▸ **DIRECTIONS**
Although the records include pictures, the copy should not; write out exactly the lines from the first through the line with "assign f3 = d6;".

[[ RECORD EXTRACTS open ]]

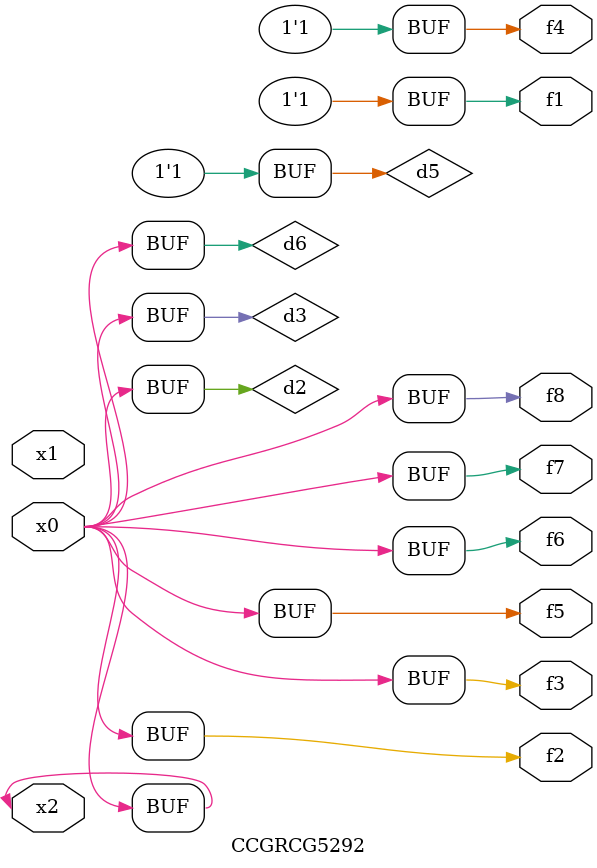
<source format=v>
module CCGRCG5292(
	input x0, x1, x2,
	output f1, f2, f3, f4, f5, f6, f7, f8
);

	wire d1, d2, d3, d4, d5, d6;

	xnor (d1, x2);
	buf (d2, x0, x2);
	and (d3, x0);
	xnor (d4, x1, x2);
	nand (d5, d1, d3);
	buf (d6, d2, d3);
	assign f1 = d5;
	assign f2 = d6;
	assign f3 = d6;
	assign f4 = d5;
	assign f5 = d6;
	assign f6 = d6;
	assign f7 = d6;
	assign f8 = d6;
endmodule

</source>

[[ RECORD EXTRACTS closed ]]

▸ **TASK SOLUTION**
<source format=v>
module CCGRCG5292(
	input x0, x1, x2,
	output f1, f2, f3, f4, f5, f6, f7, f8
);

	wire d1, d2, d3, d4, d5, d6;

	xnor (d1, x2);
	buf (d2, x0, x2);
	and (d3, x0);
	xnor (d4, x1, x2);
	nand (d5, d1, d3);
	buf (d6, d2, d3);
	assign f1 = d5;
	assign f2 = d6;
	assign f3 = d6;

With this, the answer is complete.